Nearly seven months later, a Pentagon report on the war in Afghanistan concedes that taking out Mullah Mansour may actually have helped unify the Taliban. The Department of Defense’s biannual report, titled “Enhancing Security and Stability in Afghanistan,” was published last month and seems to have been ignored by all mainstream media outlets.
The report claims that “the Taliban have largely coalesced around [Akhondzada] with limited public fracturing or dissension.” More worryingly, it suggests that “cohesiveness among senior leaders has improved compared to levels seen under the former leader Mullah Mansour.” Mullah Akhondzada’s appointment also had no “negative impact on tactical operations.”
A surgical strike taking out the Taliban leader was always unlikely to have any major effects. The Taliban are highly decentralized and there was no reason to believe the death of their leader would have weakened their operational effectiveness. Just a few months after Mansour’s death, the group was already making significant advances in the southern province of Oruzgan.
There were, however, some indications that a new leader may have been able to unify the organization in a way Mansour never could. Mansour was a controversial leader. The leadership meeting where he was named head of the group had ended in a stunning display of dissent by senior leaders, with the son and brother of the former leader Mullah Omar walking out in protest. There were numerous allegations that Mansour was the favored candidate of Pakistan’s intelligence agency and thus lacked independence.
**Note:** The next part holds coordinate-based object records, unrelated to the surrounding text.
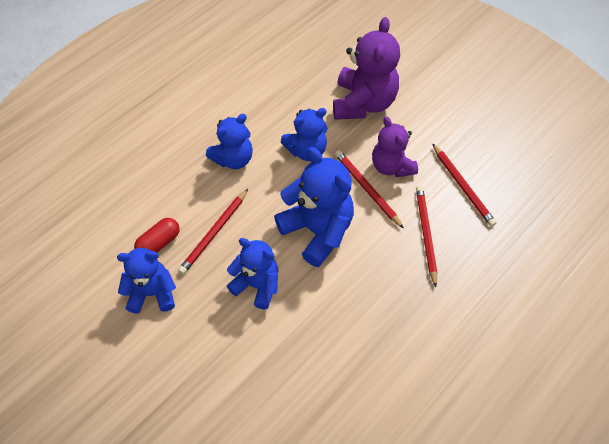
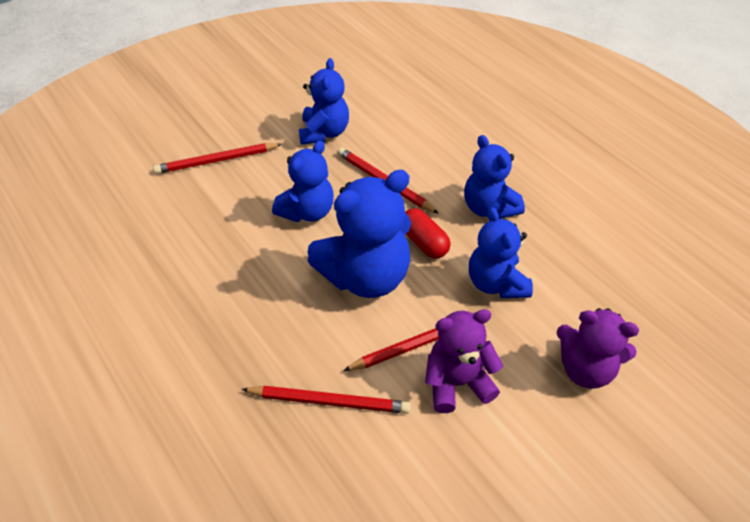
camera: 100 degrees right, 10 degrees down
(159, 243) = (382, 140): red capsule -> red capsule (424, 242)
(363, 103) = (585, 369): purple teddy bear -> purple teddy bear, size x0.65
(463, 186) = (404, 479): red pencil -> red pencil (216, 161)

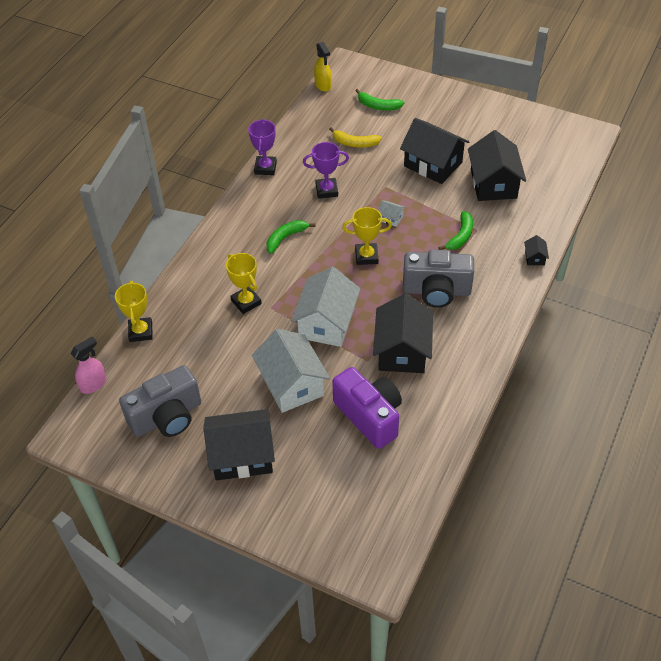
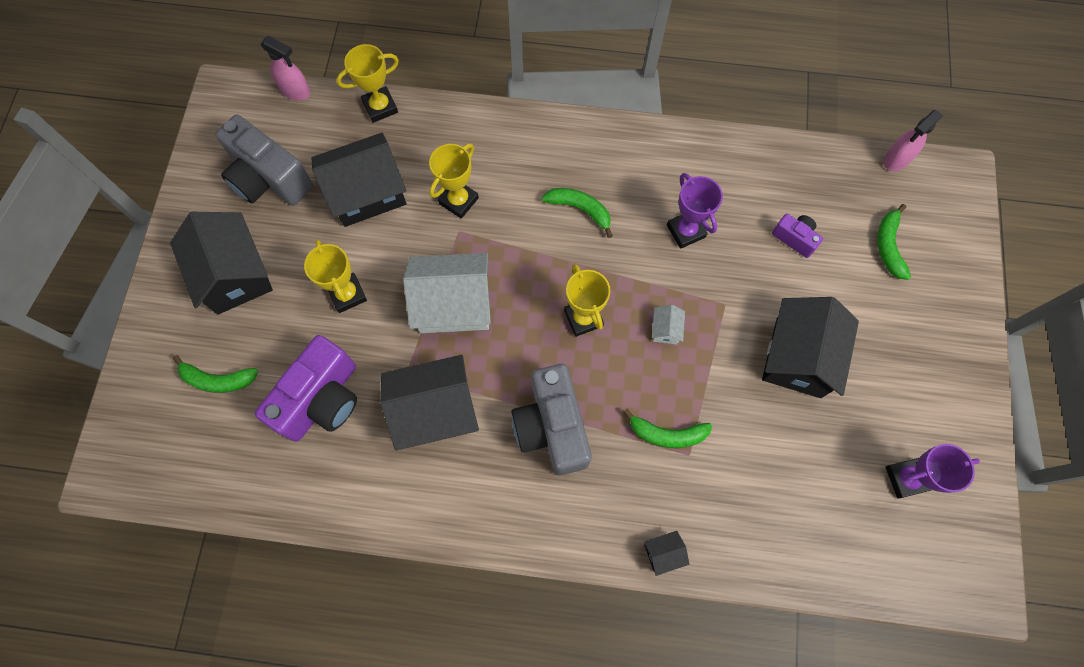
camera: 70 degrees right, 20 degrees up
(265, 168) = (697, 143): purple trophy -> purple trophy (906, 478)
(292, 384) = (347, 294): white house -> yellow trophy
(323, 85) = (896, 159): yellow spray bottle -> pink spray bottle
(328, 481) = (218, 380): none -> green banana
(355, 143) = (794, 238): yellow banana -> purple camera
(493, 184) = (794, 456): black house -> black house (367, 192)

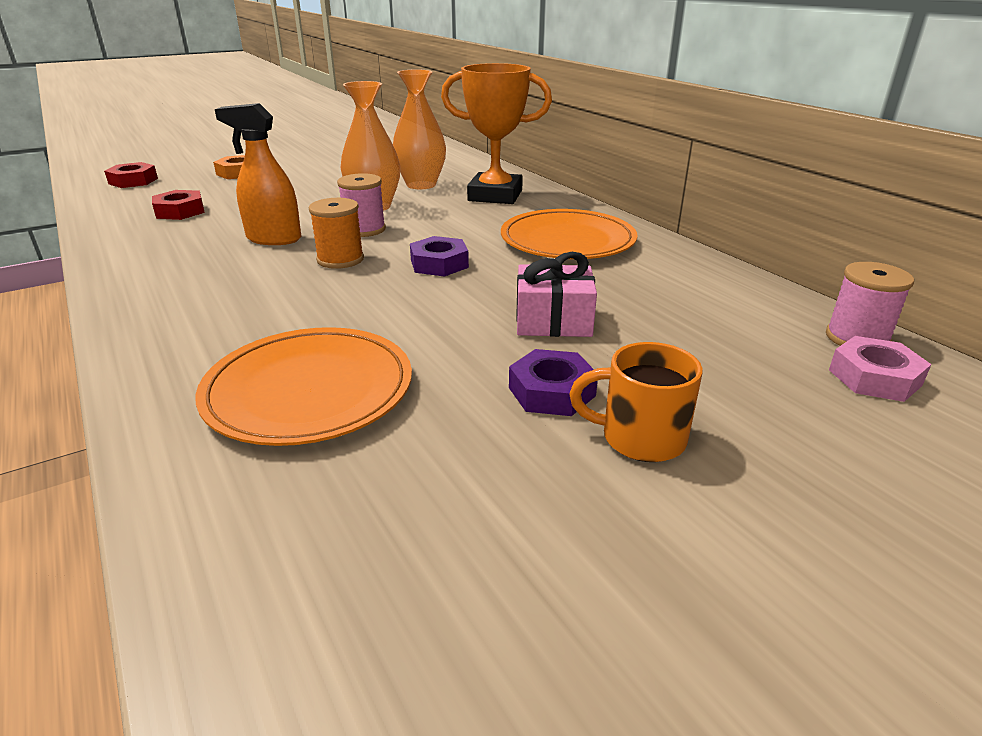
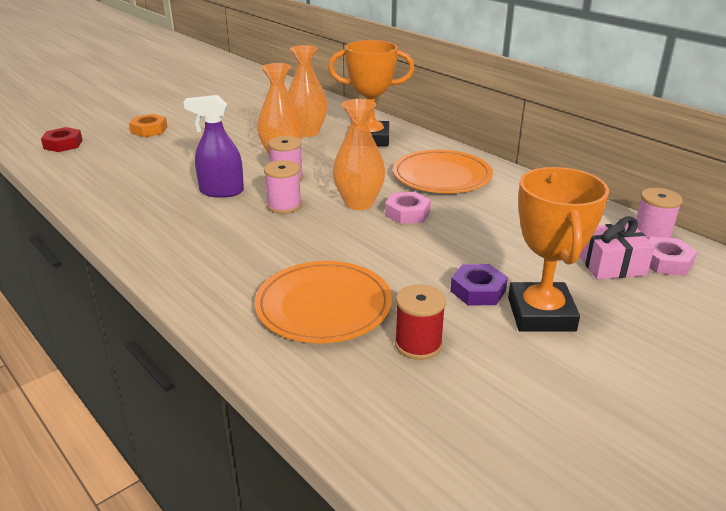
camera: 10 degrees left, 0 degrees up
(180, 211) = (127, 172): red nut -> none
(273, 239) = (221, 191): orange spray bottle -> purple spray bottle
(340, 259) = (284, 205): orange spool -> pink spool
(417, 464) = (418, 344): none -> red spool
(439, 264) = (359, 203): purple nut -> orange vase
(498, 280) = (407, 213): none -> pink nut
(553, 321) = (458, 241): pink gift -> pink gift (611, 265)
(639, 438) = (541, 314): orange mug -> orange trophy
Mullah Obidullah Hunar, leader of a breakaway faction, even claimed that Mansour was funded by Pakistani intelligence.
There were always doubts about the ability of a leader as polarizing as Mansour to secure his hold on the group’s leadership. The Obama administration’s decision to kill Mansour presented the Taliban with a unique opportunity to rally behind a new leader. In addition to helping unify the Taliban, the Obama administration also squandered any opportunities which may have existed for reconciliation efforts between the Taliban and the Afghan government. Despite the attempts to portray Mansour as a unique danger to peace talks he may in fact have been the best hope for negotiations, especially considering his replacement.
Mullah Haibatullah Akhondzada, a hardliner who was previously a deputy to Mansour, was appointed leader after unanimous agreement among the Taliban leadership. Afghan officials see Haibatullah as “a rigid proponent of hardline orthodoxy who is unlikely to favor peace talks.” A senior Taliban member described him as “more uncompromising, complicated. Going forward toward peace talks [with the Afghan government] would be very surprising from Haibatullah.”
Some US officials seem to have grasped this after Mullah Akhondzada’s appointment. “I don’t believe that we will see peace talks any time in the short-term with Mullah Haibatullah,” US Army Brigadier General Charles Cleveland, a spokesman for US forces in Afghanistan, said in a media briefing. President Obama himself admitted that hopes for a negotiated settlement were “swiftly fading.”
The Obama administration has only itself to blame. Instead of recognizing and exploiting differences within the Taliban leadership, it chose to sabotage its own efforts to support peace talks and hand the Taliban an opportunity to unify under the leadership of a far less controversial figure.
After decades of war, almost 70% of Afghans want their government to reach some sort of political settlement with the Taliban. The US finally recognizes both the futility and the impossibility of a military solution in the country, calling the Taliban “an important partner in a peaceful Afghan-led reconciliation process.” While it is difficult to describe the precise steps which need to be taken to bring the Taliban to the negotiating table, not killing leaders susceptible to the offer may be a good start.